In this structure, individual taxpayers are virtually powerless over how their money is used. Just consider Gov. Scott's “STEM” initiatives. If, say, your college-age student has the passion and skills to be a great anthropologist, you would want him or her to have access to the same resources afforded to engineering students. So who is Gov. Scott to decide what is the best way spend educational tax dollars? We elect him and all legislators to use their best judgment, but their judgments can't possibly line up with the judgment and interests of the 13 million parents and students in Florida.
So letter-to-the-editor writer, Deborah Landes, was right — even though she wasn't serious. The best way to improve education in Florida would be to turn all of it over to the private sector. Eliminate school taxes, and let parents, grandparents, educators and business people decide on their own how to educate Florida's school-age and college-age children.
The power of the free market would be astonishing. Schools and universities would pop up to serve every level of need and specialization and every level of ability to pay. Just as we have cars that range from affordable to expensive, so it would be with schools.
Competition would drive up the quality of education and drive down the cost.

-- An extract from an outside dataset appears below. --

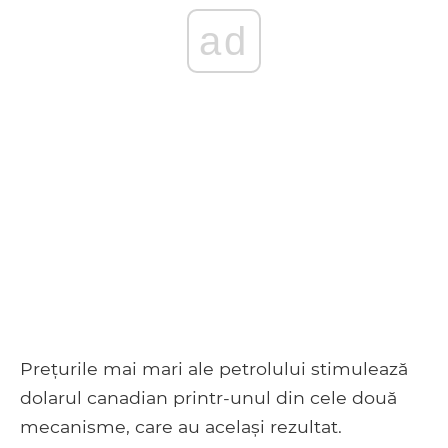
ad
Prețurile mai mari ale petrolului stimulează
dolarul canadian printr-unul din cele două
mecanisme, care au același rezultat.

Accountability, which is so hard to effectuate now, would be instant. If a school failed to meet its customers' needs, it would go out of business. Teachers would be compensated on the basis of skill and performance. No more guarantees of tenure or union collectivism.
The use of technology would explode, revolutionizing the way children are taught. And parents would have control over how their money is spent.
The large masses who believe public education is the only way, gasp in horror at this idea. What about the poor? How will they afford education? Imagine how the cost of housing would fall without school taxes; those savings would go to consumers. Americans' generosity would continue to make its way to those who couldn't pay their way.
What about the parents who don't care about their kids and won't pay to educate them? We have them now. And we will always have them.
But think more about the millions and millions of parents in Florida who want to see their children succeed. Think about the freedom and educational entrepreneurism they would feel if the $22 billion a year that is spent on Florida's public education were left in the hands of individual Floridians.
Give Gov. Scott credit for trying to initiate educational change. But Florida needs more than change and accountability. If Floridians want a different economic and educational destiny than what they've had for the past 30 years, they need more than change. They need an educational revolution.